*About this task*
Transcribe the listing below only from the line with "right hip: (949, 472)" up to and including the line with "left eye: (409, 380)".
======
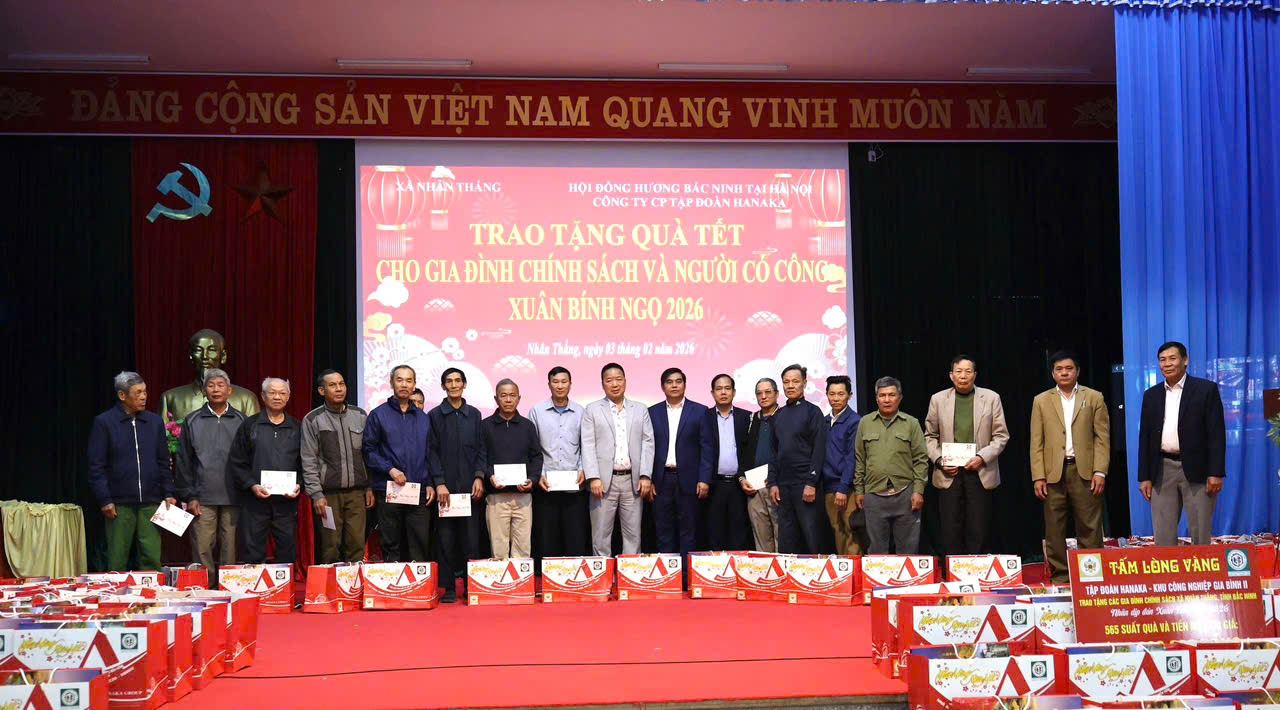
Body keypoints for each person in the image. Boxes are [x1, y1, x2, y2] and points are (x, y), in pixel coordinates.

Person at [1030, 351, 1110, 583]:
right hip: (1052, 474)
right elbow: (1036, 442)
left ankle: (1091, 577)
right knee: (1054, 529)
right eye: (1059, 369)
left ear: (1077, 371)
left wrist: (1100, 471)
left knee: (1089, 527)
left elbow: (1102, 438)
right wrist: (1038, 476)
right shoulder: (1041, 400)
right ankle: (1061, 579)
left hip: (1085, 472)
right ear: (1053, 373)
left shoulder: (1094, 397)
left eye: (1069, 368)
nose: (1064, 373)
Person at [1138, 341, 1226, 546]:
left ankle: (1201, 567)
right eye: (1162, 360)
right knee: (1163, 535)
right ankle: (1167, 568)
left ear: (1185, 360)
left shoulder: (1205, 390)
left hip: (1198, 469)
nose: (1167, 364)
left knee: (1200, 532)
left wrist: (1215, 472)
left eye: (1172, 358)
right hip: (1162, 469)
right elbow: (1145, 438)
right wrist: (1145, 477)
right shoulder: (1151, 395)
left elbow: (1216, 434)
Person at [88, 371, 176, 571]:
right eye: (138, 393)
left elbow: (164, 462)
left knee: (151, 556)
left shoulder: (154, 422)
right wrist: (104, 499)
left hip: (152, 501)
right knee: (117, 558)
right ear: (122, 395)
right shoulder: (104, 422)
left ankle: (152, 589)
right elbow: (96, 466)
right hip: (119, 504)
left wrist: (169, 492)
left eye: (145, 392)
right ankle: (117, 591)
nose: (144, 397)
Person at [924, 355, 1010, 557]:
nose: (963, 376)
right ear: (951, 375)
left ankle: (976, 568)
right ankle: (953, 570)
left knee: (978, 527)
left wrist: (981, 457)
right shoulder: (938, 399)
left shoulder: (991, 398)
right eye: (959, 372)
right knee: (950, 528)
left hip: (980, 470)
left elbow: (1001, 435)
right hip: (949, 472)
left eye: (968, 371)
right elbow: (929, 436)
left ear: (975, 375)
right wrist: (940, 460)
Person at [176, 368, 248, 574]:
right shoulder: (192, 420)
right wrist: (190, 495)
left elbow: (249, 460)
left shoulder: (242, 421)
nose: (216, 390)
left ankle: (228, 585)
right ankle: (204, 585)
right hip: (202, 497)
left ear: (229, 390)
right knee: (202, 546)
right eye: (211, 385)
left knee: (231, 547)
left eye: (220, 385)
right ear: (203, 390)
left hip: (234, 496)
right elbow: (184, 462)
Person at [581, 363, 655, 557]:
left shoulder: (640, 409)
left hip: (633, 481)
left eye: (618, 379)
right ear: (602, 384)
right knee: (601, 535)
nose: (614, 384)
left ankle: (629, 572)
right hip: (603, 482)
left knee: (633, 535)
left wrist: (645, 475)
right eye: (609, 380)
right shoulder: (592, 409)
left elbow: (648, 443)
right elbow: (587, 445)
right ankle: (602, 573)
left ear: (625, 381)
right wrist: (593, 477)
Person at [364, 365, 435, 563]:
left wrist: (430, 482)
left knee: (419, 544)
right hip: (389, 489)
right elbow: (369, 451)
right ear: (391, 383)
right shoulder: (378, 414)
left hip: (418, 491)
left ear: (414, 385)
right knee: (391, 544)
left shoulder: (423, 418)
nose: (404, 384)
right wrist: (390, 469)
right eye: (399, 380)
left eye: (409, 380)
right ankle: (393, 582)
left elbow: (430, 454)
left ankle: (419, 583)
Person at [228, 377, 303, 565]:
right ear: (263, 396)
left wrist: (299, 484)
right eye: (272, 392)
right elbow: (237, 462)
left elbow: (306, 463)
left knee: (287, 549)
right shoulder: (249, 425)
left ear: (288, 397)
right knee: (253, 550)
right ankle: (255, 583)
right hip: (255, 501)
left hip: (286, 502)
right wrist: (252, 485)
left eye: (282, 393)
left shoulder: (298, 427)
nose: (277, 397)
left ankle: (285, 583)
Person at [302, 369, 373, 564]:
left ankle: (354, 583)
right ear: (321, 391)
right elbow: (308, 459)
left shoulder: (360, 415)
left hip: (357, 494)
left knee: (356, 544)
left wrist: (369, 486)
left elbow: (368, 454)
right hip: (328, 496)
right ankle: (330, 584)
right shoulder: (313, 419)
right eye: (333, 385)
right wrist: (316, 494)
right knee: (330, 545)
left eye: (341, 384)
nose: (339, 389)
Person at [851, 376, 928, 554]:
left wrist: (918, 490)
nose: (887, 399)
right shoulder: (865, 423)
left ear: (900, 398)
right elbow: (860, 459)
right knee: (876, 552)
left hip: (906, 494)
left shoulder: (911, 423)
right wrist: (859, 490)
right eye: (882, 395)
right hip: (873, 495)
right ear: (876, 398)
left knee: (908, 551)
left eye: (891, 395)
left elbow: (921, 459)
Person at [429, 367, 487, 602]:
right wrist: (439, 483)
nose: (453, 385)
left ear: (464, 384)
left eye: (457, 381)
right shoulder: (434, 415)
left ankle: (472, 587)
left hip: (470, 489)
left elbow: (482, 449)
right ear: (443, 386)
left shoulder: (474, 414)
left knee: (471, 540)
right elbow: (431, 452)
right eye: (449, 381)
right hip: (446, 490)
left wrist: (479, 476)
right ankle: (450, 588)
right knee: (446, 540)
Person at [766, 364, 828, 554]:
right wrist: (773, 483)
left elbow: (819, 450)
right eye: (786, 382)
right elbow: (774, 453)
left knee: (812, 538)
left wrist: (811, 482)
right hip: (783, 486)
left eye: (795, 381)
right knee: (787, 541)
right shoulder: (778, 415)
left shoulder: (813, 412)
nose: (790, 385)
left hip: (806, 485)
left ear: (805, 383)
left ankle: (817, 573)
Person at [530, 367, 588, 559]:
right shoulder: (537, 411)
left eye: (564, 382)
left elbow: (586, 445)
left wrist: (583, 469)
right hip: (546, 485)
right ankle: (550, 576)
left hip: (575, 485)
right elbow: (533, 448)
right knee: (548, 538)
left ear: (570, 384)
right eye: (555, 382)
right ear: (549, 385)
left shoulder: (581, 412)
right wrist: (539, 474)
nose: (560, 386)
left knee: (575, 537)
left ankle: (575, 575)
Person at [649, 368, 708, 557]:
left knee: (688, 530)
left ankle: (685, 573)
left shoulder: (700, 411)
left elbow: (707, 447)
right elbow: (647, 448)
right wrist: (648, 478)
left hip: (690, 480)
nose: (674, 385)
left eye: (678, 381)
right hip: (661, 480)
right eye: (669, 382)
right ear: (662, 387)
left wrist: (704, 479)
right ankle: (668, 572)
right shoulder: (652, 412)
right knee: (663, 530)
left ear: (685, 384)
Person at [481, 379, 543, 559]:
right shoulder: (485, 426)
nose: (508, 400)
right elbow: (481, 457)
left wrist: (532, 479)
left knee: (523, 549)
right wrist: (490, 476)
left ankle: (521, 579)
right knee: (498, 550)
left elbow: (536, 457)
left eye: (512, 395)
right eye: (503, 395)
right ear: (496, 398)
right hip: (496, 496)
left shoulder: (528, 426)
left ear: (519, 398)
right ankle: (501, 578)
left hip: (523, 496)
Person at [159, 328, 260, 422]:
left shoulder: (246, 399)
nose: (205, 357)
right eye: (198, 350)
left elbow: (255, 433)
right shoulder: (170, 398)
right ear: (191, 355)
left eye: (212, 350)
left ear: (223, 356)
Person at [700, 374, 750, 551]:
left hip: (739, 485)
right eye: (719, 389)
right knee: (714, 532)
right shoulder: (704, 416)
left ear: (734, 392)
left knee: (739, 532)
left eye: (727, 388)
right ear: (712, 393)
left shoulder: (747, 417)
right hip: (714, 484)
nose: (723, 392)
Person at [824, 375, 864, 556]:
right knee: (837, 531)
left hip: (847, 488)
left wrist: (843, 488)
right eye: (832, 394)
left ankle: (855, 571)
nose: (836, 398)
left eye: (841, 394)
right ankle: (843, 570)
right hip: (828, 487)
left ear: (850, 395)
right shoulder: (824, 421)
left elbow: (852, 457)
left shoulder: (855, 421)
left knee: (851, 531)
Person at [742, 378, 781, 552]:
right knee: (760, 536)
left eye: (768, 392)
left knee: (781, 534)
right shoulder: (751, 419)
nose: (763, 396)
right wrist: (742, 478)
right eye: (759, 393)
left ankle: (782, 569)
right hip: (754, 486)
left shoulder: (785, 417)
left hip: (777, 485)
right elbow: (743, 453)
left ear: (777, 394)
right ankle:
======
*Finished task*
right hip: (949, 472)
left eye: (968, 371)
right elbow: (929, 436)
left ear: (975, 375)
right wrist: (940, 460)
Person at [176, 368, 248, 574]:
right shoulder: (192, 420)
right wrist: (190, 495)
left elbow: (249, 460)
left shoulder: (242, 421)
nose: (216, 390)
left ankle: (228, 585)
right ankle: (204, 585)
right hip: (202, 497)
left ear: (229, 390)
right knee: (202, 546)
right eye: (211, 385)
left knee: (231, 547)
left eye: (220, 385)
right ear: (203, 390)
left hip: (234, 496)
right elbow: (184, 462)
Person at [581, 363, 655, 557]:
left shoulder: (640, 409)
left hip: (633, 481)
left eye: (618, 379)
right ear: (602, 384)
right knee: (601, 535)
nose: (614, 384)
left ankle: (629, 572)
right hip: (603, 482)
left knee: (633, 535)
left wrist: (645, 475)
right eye: (609, 380)
right shoulder: (592, 409)
left elbow: (648, 443)
right elbow: (587, 445)
right ankle: (602, 573)
left ear: (625, 381)
right wrist: (593, 477)
Person at [364, 365, 435, 563]:
left wrist: (430, 482)
left knee: (419, 544)
right hip: (389, 489)
right elbow: (369, 451)
right ear: (391, 383)
right shoulder: (378, 414)
left hip: (418, 491)
left ear: (414, 385)
right knee: (391, 544)
left shoulder: (423, 418)
nose: (404, 384)
right wrist: (390, 469)
right eye: (399, 380)
left eye: (409, 380)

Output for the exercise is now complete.